Conference on Latin American History 40
Caitlin A. Fitz, Northwestern University
Franz Hensel, Universidad del Rosario
James Sanders, Utah State University
Session Abstract
This roundtable challenges the common image of the Americas as two well-bounded and separate units, existing independently from each other. In this view, the hemisphere appears as a space of irreducible political identities, a handful of “Americas” competing with each other, effacing uneven ties that have shaped, precisely, the very existence of the continent. Instead, this roundtable identifies concrete spaces of interaction and specific actors which contributed to create common languages and establish subtle and fragile solidarities within a mounting hierarchical hemisphere, oftentimes shaped by inequality and violence. The panelists will explore specific moments where a hemispheric framework offers new ways of understanding historical problems (such as slavery (in the work of Castilho), hemispheric abolitionism (Fitz and Castilho), postempanciaption societies (Sanders and Castilho), American identity (Hensel and Fitz), imperialism (Lasso and Hensel), and modernity (Sanders and Lasso), as well as theoretical and methodological approaches to comparative and especially connected histories, such as stereotypes of Latin America inhibiting comparison (Sanders and Fitz) and literary analysis (Hensel and Castilho).

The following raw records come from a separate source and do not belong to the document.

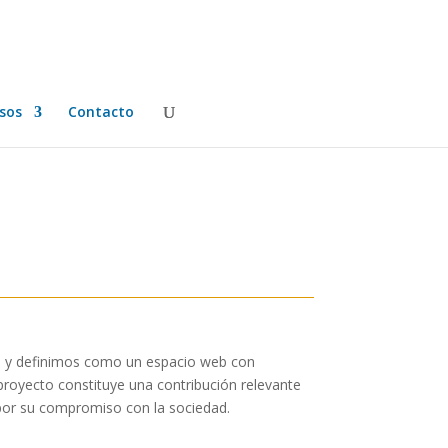
rsos
Contacto
os y definimos como un espacio web con
proyecto constituye una contribución relevante
a por su compromiso con la sociedad.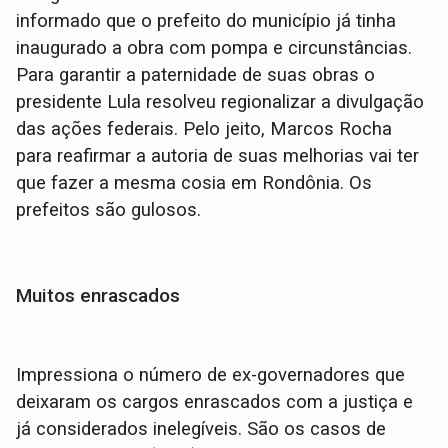
informado que o prefeito do município já tinha
inaugurado a obra com pompa e circunstâncias.
Para garantir a paternidade de suas obras o
presidente Lula resolveu regionalizar a divulgação
das ações federais. Pelo jeito, Marcos Rocha
para reafirmar a autoria de suas melhorias vai ter
que fazer a mesma cosia em Rondônia. Os
prefeitos são gulosos.
Muitos enrascados
Impressiona o número de ex-governadores que
deixaram os cargos enrascados com a justiça e
já considerados inelegíveis. São os casos de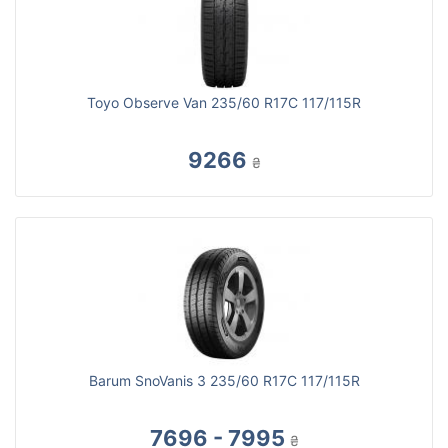
Toyo Observe Van 235/60 R17C 117/115R
9266
₴
Barum SnoVanis 3 235/60 R17C 117/115R
7696 - 7995
₴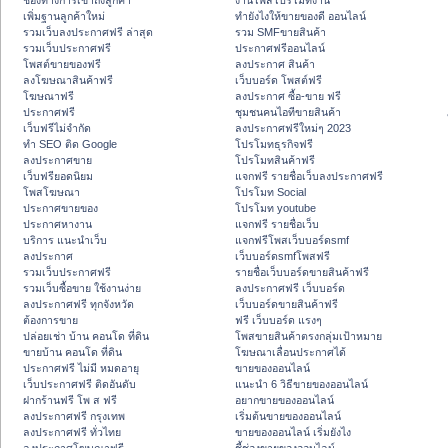
ช่องทางการเข้าถึงลูกค้า
งานโพสโปรโมทงาน
เพิ่มฐานลูกค้าใหม่
ทํายังไงให้ขายของดี ออนไลน์
รวมเว็บลงประกาศฟรี ล่าสุด
รวม SMFขายสินค้า
รวมเว็บประกาศฟรี
ประกาศฟรีออนไลน์
โพสต์ขายของฟรี
ลงประกาศ สินค้า
ลงโฆษณาสินค้าฟรี
เว็บบอร์ด โพสต์ฟรี
โฆษณาฟรี
ลงประกาศ ซื้อ-ขาย ฟรี
ประกาศฟรี
ชุมชนคนไอทีขายสินค้า
เว็บฟรีไม่จำกัด
ลงประกาศฟรีใหม่ๆ 2023
ทำ SEO ติด Google
โปรโมทธุรกิจฟรี
ลงประกาศขาย
โปรโมทสินค้าฟรี
เว็บฟรียอดนิยม
แจกฟรี รายชื่อเว็บลงประกาศฟรี
โพสโฆษณา
โปรโมท Social
ประกาศขายของ
โปรโมท youtube
ประกาศหางาน
แจกฟรี รายชื่อเว็บ
บริการ แนะนำเว็บ
แจกฟรีโพสเว็บบอร์ดsmf
ลงประกาศ
เว็บบอร์ดsmfโพสฟรี
รวมเว็บประกาศฟรี
รายชื่อเว็บบอร์ดขายสินค้าฟรี
รวมเว็บซื้อขาย ใช้งานง่าย
ลงประกาศฟรี เว็บบอร์ด
ลงประกาศฟรี ทุกจังหวัด
เว็บบอร์ดขายสินค้าฟรี
ต้องการขาย
ฟรี เว็บบอร์ด แรงๆ
ปล่อยเช่า บ้าน คอนโด ที่ดิน
โพสขายสินค้าตรงกลุ่มเป้าหมาย
ขายบ้าน คอนโด ที่ดิน
โฆษณาเลื่อนประกาศได้
ประกาศฟรี ไม่มี หมดอายุ
ขายของออนไลน์
เว็บประกาศฟรี ติดอันดับ
แนะนำ 6 วิธีขายของออนไลน์
ฝากร้านฟรี โพ ส ฟรี
อยากขายของออนไลน์
ลงประกาศฟรี กรุงเทพ
เริ่มต้นขายของออนไลน์
ลงประกาศฟรี ทั่วไทย
ขายของออนไลน์ เริ่มยังไง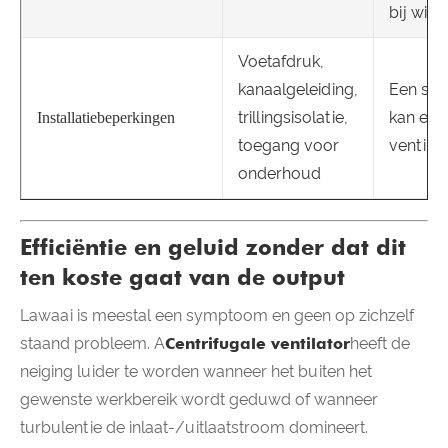
bij wis
Voetafdruk,
kanaalgeleiding,
Een slec
trillingsisolatie,
kan ee
Installatiebeperkingen
toegang voor
ventila
onderhoud
Efficiëntie en geluid zonder dat dit
ten koste gaat van de output
Lawaai is meestal een symptoom en geen op zichzelf
staand probleem. A
Centrifugale ventilator
heeft de
neiging luider te worden wanneer het buiten het
gewenste werkbereik wordt geduwd of wanneer
turbulentie de inlaat-/uitlaatstroom domineert.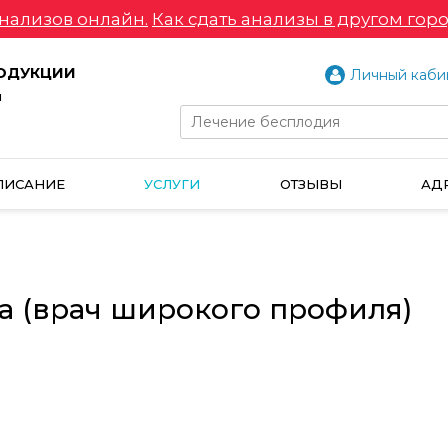
нализов онлайн.
Как сдать анализы в другом горо
РОДУКЦИИ
Личный каби
и
ПИСАНИЕ
УСЛУГИ
ОТЗЫВЫ
АД
за (врач широкого профиля)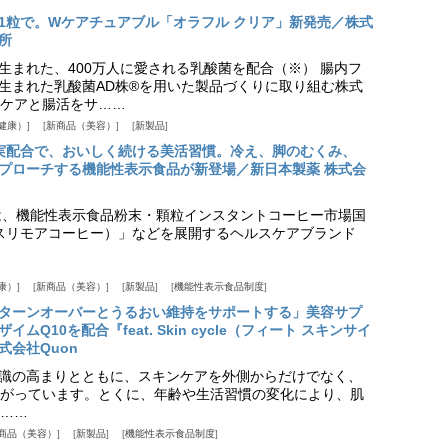
1粒で。Wケアチュアブル「オラフル クリア」新発売／株式
所
生まれた、400万人に愛される乳酸菌を配合（※） 腸内フ
生まれた乳酸菌AD株®を用いた製品づくりに取り組む株式
ケアと腸活をサ……
健康）
新商品（美容）
新製品
実配合で、おいしく続ける美活習慣。冷え、脚のむくみ、
プローチする機能性表示食品が新登場／新日本製薬 株式会
は、機能性表示食品粉末・顆粒インスタントコーヒー市場国
offee（スリモアコーヒー）」などを展開するヘルスケアブランド
康）
新商品（美容）
新製品
機能性表示食品制度
ターンオーバーとうるおい維持をサポートする」美容サプ
Q10を配合『feat. Skin cycle（フィート スキンサイ
式会社Quon
識の高まりとともに、スキンケアを外側からだけでなく、
がっています。とくに、年齢や生活習慣の変化により、肌
……
商品（美容）
新製品
機能性表示食品制度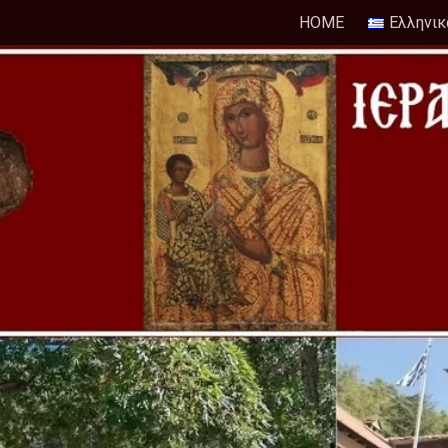
HOME
Ελληνικ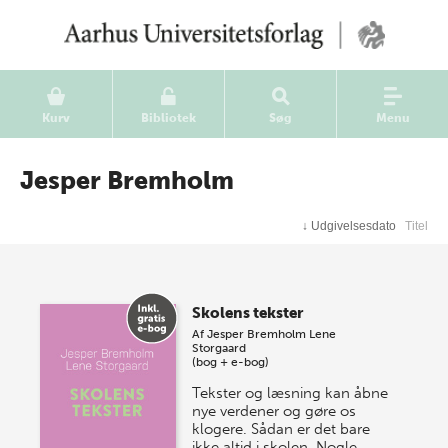
Kurv
Bibliotek
Søg
Menu
Jesper Bremholm
↓
Udgivelsesdato
Titel
Skolens tekster
Af
Jesper Bremholm
Lene
Storgaard
(bog + e-bog)
Tekster og læsning kan åbne
nye verdener og gøre os
klogere. Sådan er det bare
ikke altid i skolen. Nogle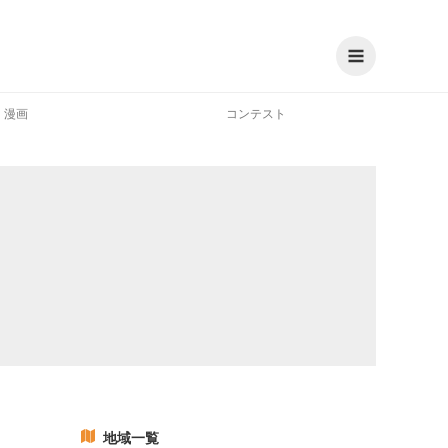
漫画
コンテスト
地域一覧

The roundtable will unite scholars who all conduct research and have published on transnational themes, but often starting from different parts of the hemisphere: Colombia (Sanders, Hensel, Lasso), Mexico (Sanders, Castilho), Panamá (Lasso), Brazil (Castilho), and the United States (Fitz). For this conversation on the Americas, we think it is vital that the panelists are based, institutionally, not only in the United States, but in other parts of the continent as well.